If it remains impossible to legislate modest, sensible changes to policy affecting the industry fund sector, then it will be everyday Australians who end up paying for it. And with every Australian forced to engage with the super sector, which is already perhaps more financially powerful than the banking industry ever was, it could be a recipe for disaster.

The day Hayne was due to hand down his report, I called Nationals senator John ‘Wacka’ Williams again.

This time, he was on his property and livid because the new John Deere Gator he had just bought for his farm had dodgy wheels. His last Gator had run for more than a decade without any problems, and he’d put it to good use on his land. The wheels on his brand-new machine were already starting to fall apart.

‘I thought you’d have enough stories over the last year, Michael,’ Wacka said. It was true. While the royal commission had been great for the legal fraternity, it had also been great for journalists. Each day that the counsels assisting brought a new witness onto the stand, it was explosive. For the companies, it was a rolling catastrophe as they stumbled from one disaster to the next, but for the reporters, it was a rich vein of complex, stimulating stories, with the best headlines you could ask for.

The man who had first stood up in the Senate nearly a decade earlier and called for a royal commission into white-collar crime believed the royal commission had done a superb job. As he drove around regional communities, he had already sensed a change in the air. The banks were now dealing with drought-affected customers with some level of compassion. Sentiments had changed. It was important that this cultural change was made permanent.

Wacka reminded me that it was now just a week until he was due to give his valedictory speech in parliament. Like O’Dwyer, he had chosen to leave at the federal election after a decade in politics. To celebrate his time on Capital Circle, he had organised a party. ‘It’s Wacka’s shout,’ he said.

And so, on 13 February, Senator Williams stood up to the speaker’s podium to give his final speech.

The gallery was packed. Watching from the seats open to the public was Commonwealth Bank’s Matt Comyn, who had struck up a relationship with the senator after rising to the role of chief executive. Comyn had even visited the farm. A few seats to his left was whistle-blower Jeff Morris, who had exposed the financial planning scandal at CBA. A few benches over from Morris sat ASIC deputy chair Daniel Crennan, the man now tasked with taking companies to court. Adele Ferguson, responsible for much of the groundbreaking reporting into financial sector misconduct, was sitting close by.

‘People might think I am the banks’ enemy,’ Wacka said. ‘No, I am not. Often I say the bank has got it wrong but many, many times I say the customer has got it wrong as well. I have worked closely with the banks.’

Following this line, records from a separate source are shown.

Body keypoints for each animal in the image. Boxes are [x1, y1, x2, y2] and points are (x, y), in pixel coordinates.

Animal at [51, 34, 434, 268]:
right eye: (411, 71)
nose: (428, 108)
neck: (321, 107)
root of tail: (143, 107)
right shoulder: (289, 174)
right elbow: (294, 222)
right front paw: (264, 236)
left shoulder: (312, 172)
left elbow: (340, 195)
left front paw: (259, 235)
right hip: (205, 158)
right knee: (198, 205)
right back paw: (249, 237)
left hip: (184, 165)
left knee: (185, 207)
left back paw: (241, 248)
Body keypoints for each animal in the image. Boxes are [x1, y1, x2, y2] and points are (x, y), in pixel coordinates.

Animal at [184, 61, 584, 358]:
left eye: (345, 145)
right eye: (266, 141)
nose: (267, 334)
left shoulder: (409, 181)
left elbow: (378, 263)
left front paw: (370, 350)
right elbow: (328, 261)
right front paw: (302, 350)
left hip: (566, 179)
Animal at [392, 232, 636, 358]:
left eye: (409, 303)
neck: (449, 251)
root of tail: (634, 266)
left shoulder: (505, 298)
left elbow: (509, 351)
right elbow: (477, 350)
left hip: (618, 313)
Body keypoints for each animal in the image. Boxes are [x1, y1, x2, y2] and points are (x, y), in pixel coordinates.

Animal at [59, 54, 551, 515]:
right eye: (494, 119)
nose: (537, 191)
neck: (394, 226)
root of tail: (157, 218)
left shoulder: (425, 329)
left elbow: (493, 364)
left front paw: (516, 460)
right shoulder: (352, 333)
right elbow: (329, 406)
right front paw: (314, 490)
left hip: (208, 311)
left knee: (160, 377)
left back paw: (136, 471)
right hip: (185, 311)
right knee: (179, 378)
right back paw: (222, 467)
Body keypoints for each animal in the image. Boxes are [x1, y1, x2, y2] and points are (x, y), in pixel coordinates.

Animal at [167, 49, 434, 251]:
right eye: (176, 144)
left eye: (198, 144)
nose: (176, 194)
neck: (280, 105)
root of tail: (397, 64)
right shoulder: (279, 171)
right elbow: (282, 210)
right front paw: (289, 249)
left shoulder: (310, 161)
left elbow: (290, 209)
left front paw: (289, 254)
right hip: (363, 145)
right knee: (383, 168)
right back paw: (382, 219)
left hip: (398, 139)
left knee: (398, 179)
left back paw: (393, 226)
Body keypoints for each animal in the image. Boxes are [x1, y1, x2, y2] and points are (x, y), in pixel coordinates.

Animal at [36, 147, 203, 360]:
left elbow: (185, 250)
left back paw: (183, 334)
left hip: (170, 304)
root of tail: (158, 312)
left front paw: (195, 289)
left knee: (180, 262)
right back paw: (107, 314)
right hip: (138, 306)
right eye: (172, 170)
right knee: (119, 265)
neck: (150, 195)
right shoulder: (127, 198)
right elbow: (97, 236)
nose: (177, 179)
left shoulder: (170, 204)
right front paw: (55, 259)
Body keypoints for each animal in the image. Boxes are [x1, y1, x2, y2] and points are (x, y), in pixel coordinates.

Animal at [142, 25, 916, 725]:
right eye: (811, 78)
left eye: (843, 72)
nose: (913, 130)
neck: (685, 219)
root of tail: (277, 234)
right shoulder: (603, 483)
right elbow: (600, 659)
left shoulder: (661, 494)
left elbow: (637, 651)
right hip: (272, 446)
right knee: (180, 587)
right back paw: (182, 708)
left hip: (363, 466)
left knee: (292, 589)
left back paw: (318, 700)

The crowning achievement of his time in parliament was the Royal Commission into Misconduct in the Banking, Superannuation and Financial Services Industry. ‘It is a bit sad to see the politics being played but if both sides of the chamber had listened to that recommendation in those days in 2014 we would have achieved a lot more a lot sooner,’ he said. ‘However, as they say, better late than never.’

While Wacka was never right on every issue, he carried himself in a manner that showed he fundamentally respected the work of those on the opposite side of the fence to him. ‘The one sad thing about the Senate is that it works a lot better than the public thinks. When the public looks at the TV they see hand grenades being thrown around the chamber, a bitter atmosphere,’ he said. ‘It is not like that at all. We work close together on committee work and have achieved so much.’

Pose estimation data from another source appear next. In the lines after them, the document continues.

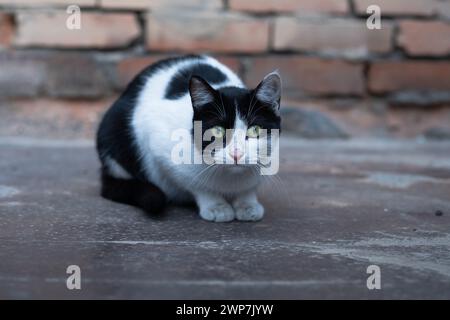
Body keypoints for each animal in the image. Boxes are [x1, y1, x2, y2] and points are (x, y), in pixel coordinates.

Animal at [96, 55, 282, 222]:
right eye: (218, 130)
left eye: (254, 129)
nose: (236, 153)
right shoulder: (157, 139)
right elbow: (195, 183)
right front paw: (216, 206)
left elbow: (249, 188)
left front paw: (247, 204)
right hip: (113, 130)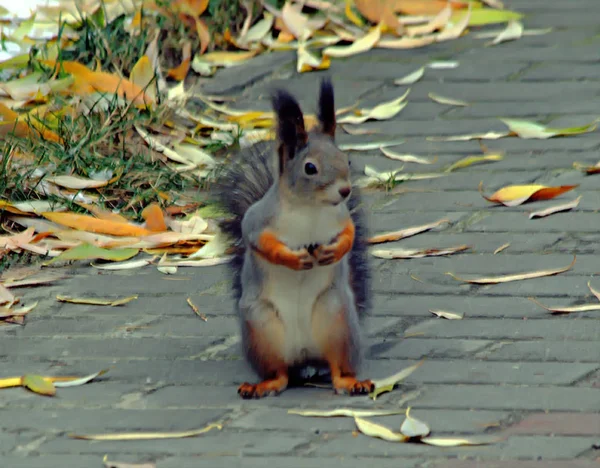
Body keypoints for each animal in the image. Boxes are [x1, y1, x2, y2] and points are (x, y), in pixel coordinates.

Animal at [210, 77, 370, 398]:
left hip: (337, 320)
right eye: (310, 168)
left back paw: (350, 381)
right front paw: (292, 259)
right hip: (262, 330)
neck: (310, 209)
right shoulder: (257, 221)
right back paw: (264, 385)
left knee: (336, 366)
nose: (345, 191)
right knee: (280, 374)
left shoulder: (341, 217)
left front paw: (335, 251)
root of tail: (304, 356)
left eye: (346, 159)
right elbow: (262, 243)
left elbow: (349, 234)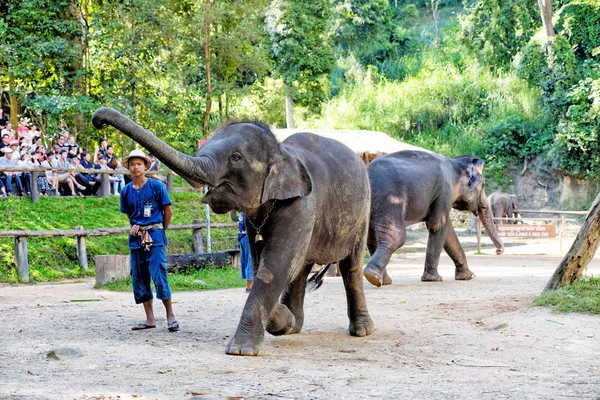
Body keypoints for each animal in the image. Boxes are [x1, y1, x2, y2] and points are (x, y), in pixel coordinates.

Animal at [92, 107, 376, 356]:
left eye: (236, 157)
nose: (98, 121)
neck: (280, 150)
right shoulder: (254, 220)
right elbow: (266, 263)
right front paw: (282, 320)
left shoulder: (302, 204)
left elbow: (274, 267)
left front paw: (241, 350)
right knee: (302, 268)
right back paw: (294, 326)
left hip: (363, 208)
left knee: (351, 266)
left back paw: (362, 330)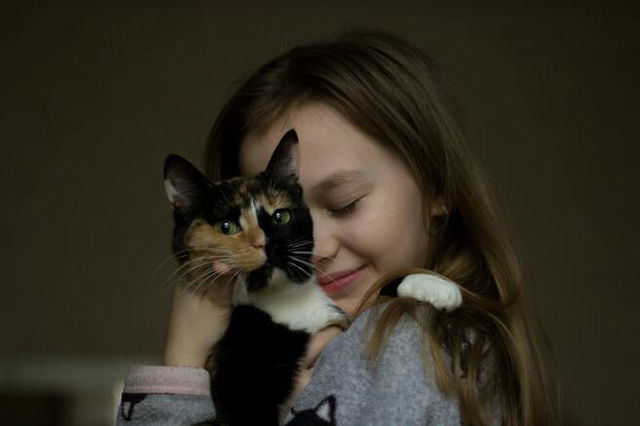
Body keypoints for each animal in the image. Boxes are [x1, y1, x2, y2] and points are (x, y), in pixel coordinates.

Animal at [165, 130, 462, 426]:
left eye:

Standing in the Senate courtyard after he had received a standing ovation for his time in parliament, Wacka was surrounded by bankers he had pushed onto the witness stand, regulators he had shamed into action through his dogged pursuit of accountability, and members of each parliamentary party who admired his honest, matter-of-fact approach to solving issues.

It was easy to feel that sometimes things do work out for the best. Perhaps, yes, things have changed.